» **Material supplied**:
<<<<

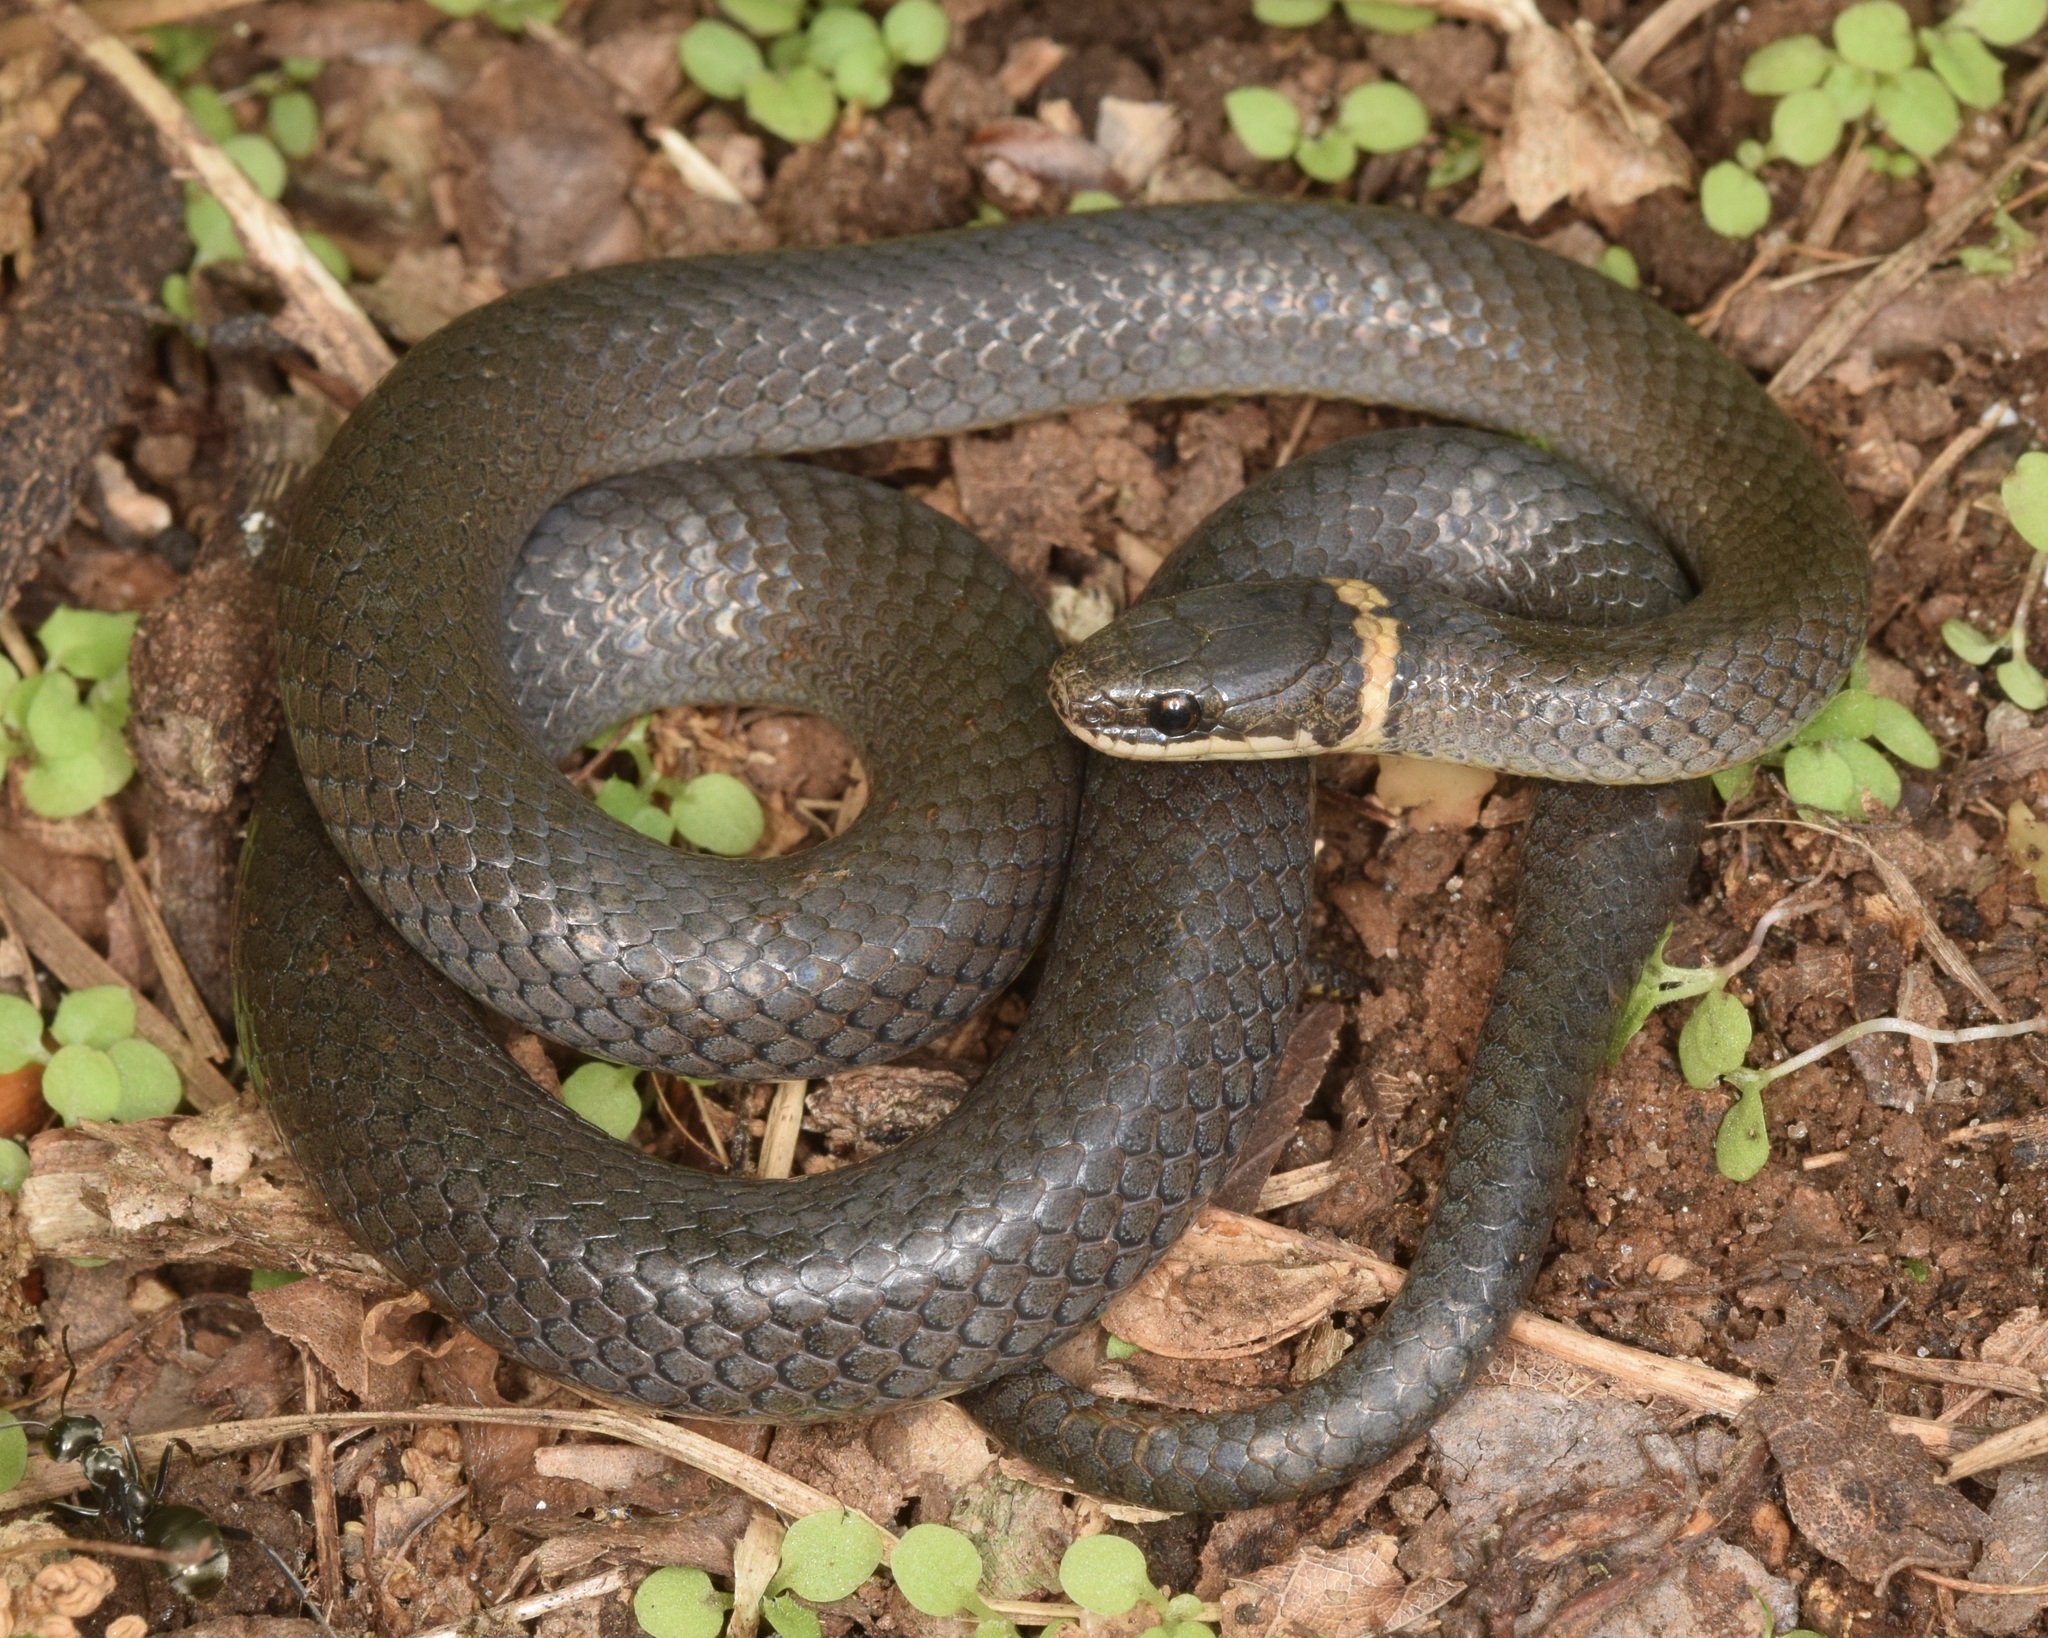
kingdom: Animalia
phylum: Chordata
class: Squamata
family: Colubridae
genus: Diadophis
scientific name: Diadophis punctatus
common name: Ringneck snake
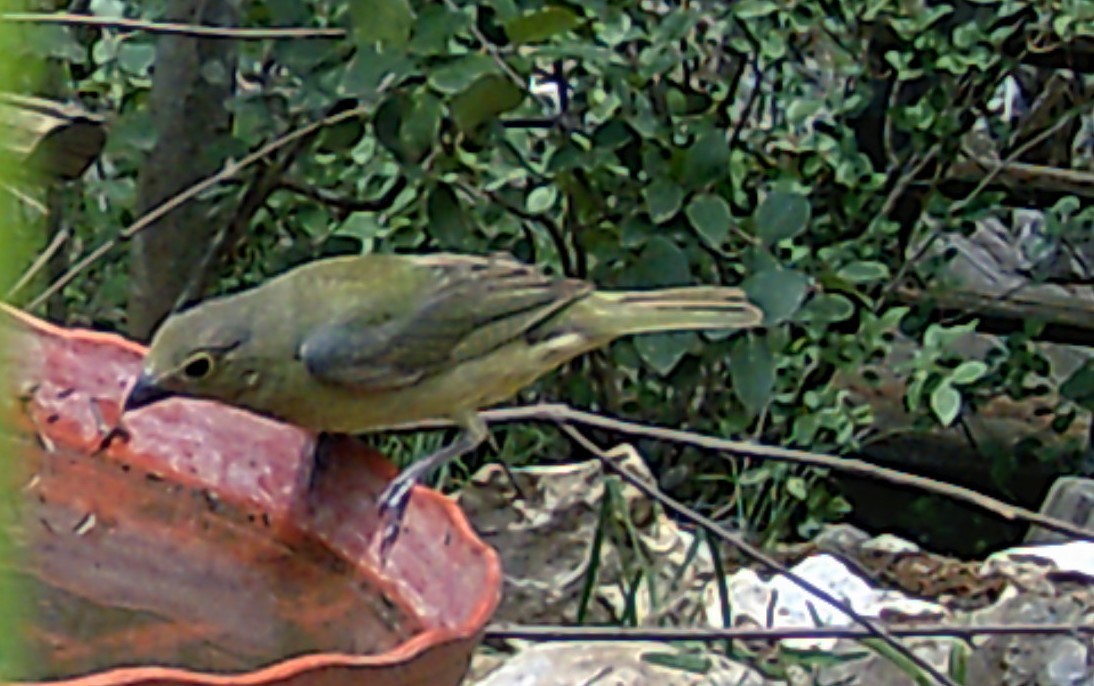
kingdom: Animalia
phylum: Chordata
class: Aves
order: Passeriformes
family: Cardinalidae
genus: Passerina
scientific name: Passerina ciris
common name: Painted bunting
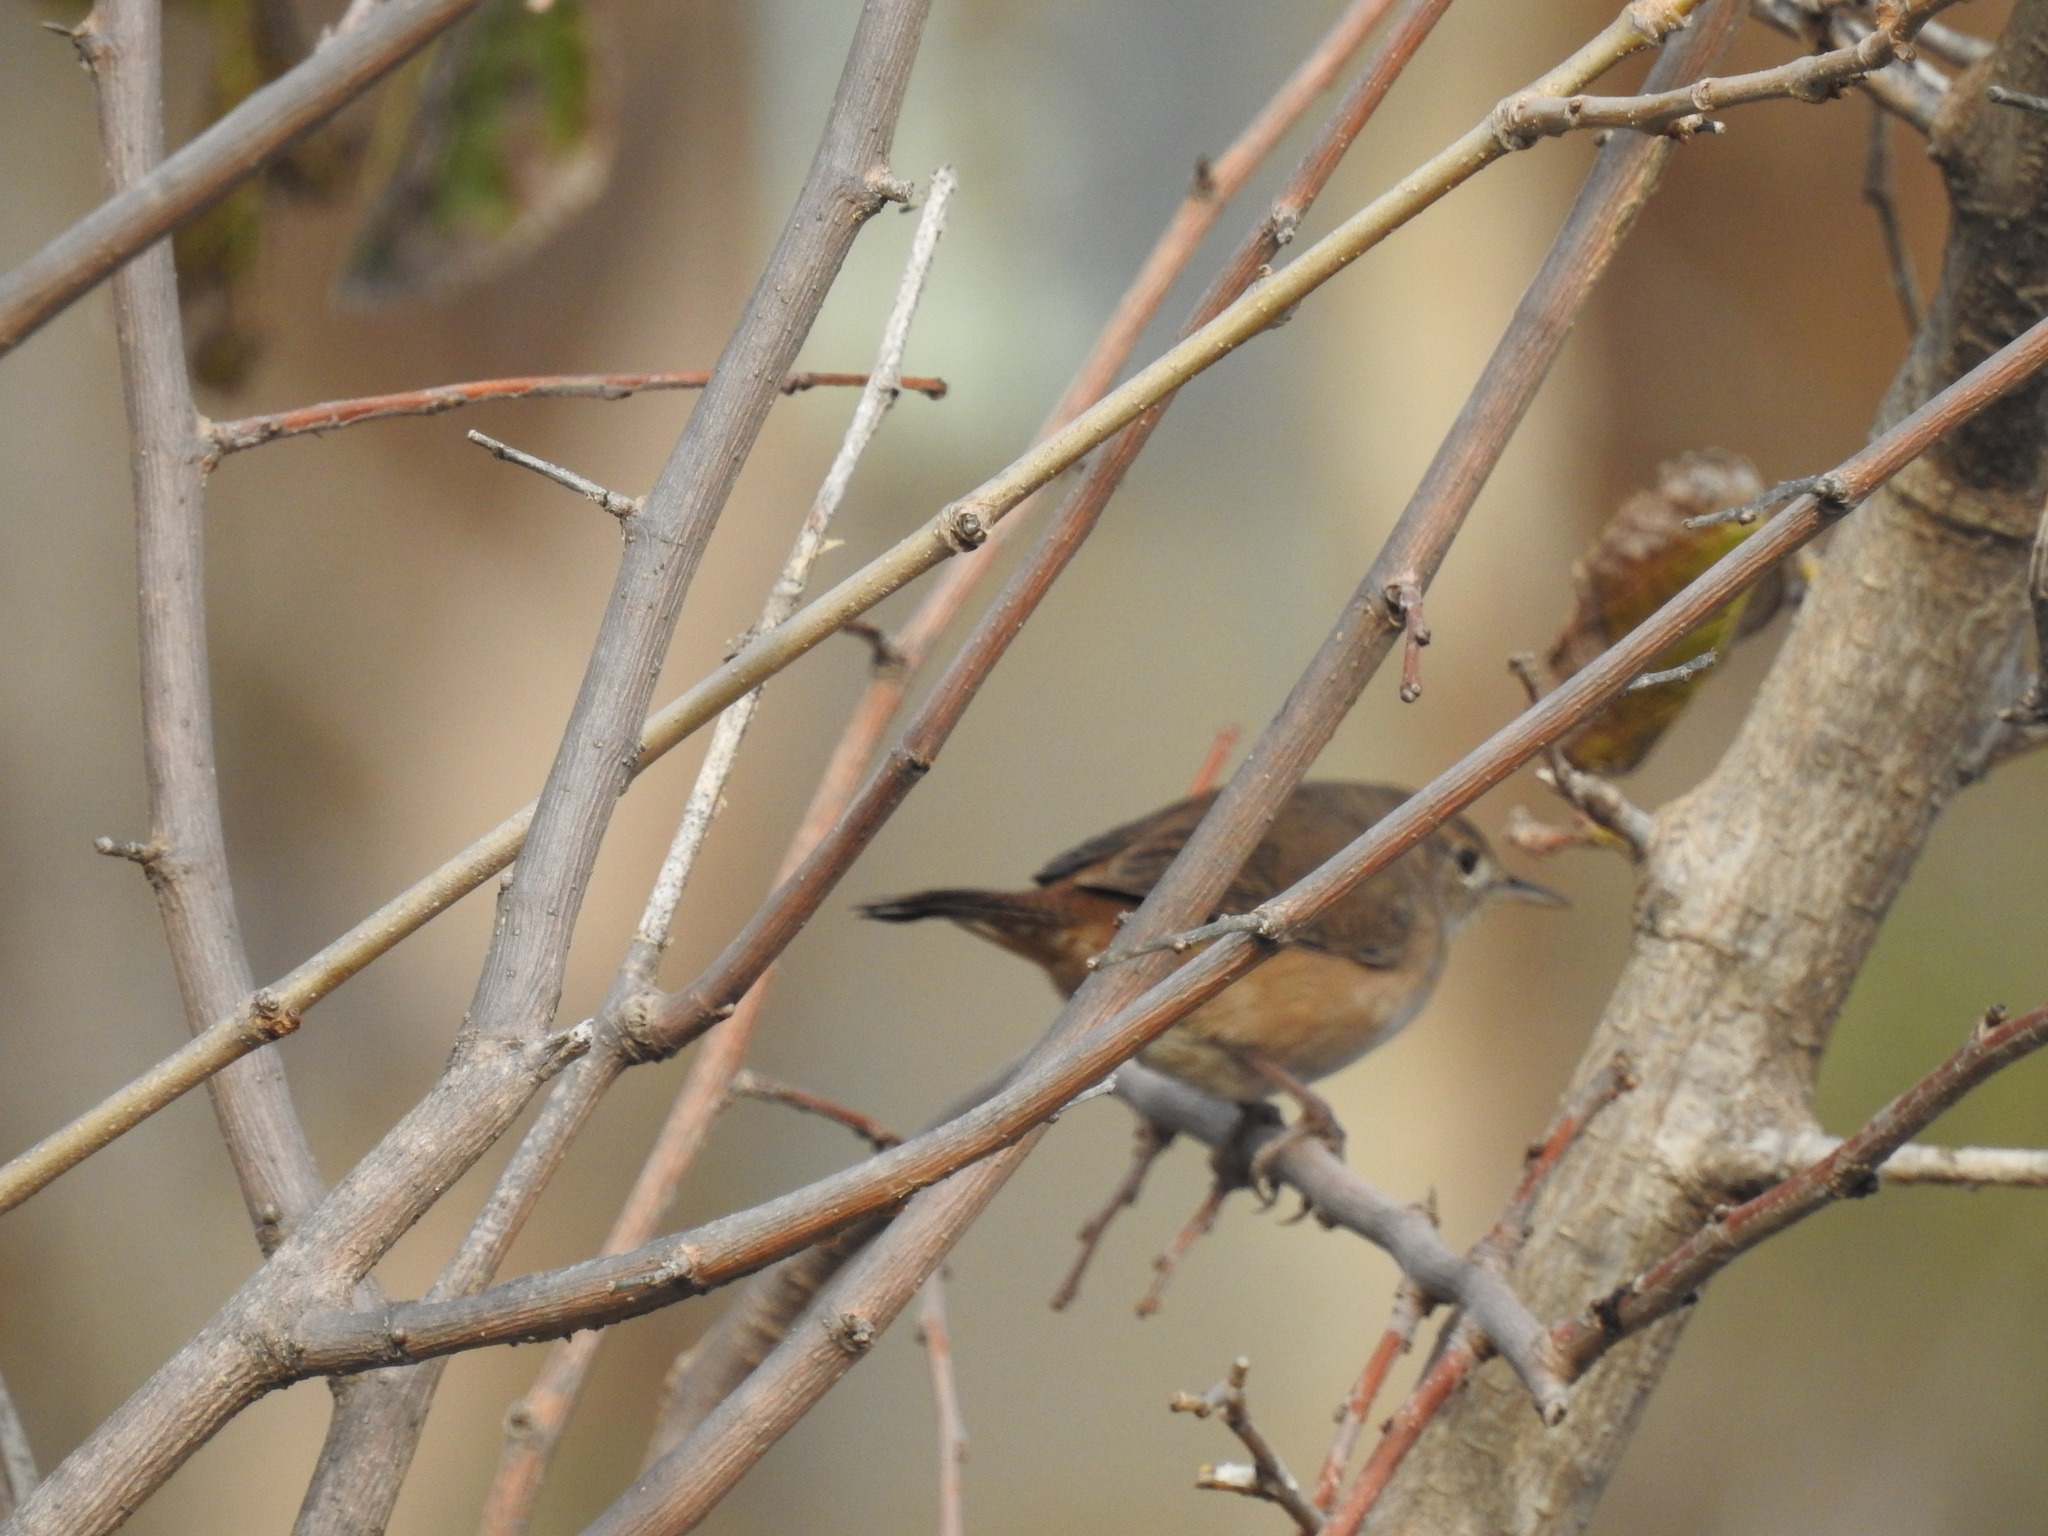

>>>>

» **Challenge**:
Can you give every text line from all the rows above as a JSON list of strings, one string per line, leaving out blank lines and the pictures?

» **Exercise response**:
[
  "kingdom: Animalia",
  "phylum: Chordata",
  "class: Squamata",
  "family: Colubridae",
  "genus: Diadophis",
  "scientific name: Diadophis punctatus",
  "common name: Ringneck snake",
  "kingdom: Animalia",
  "phylum: Chordata",
  "class: Aves",
  "order: Passeriformes",
  "family: Cardinalidae",
  "genus: Passerina",
  "scientific name: Passerina ciris",
  "common name: Painted bunting"
]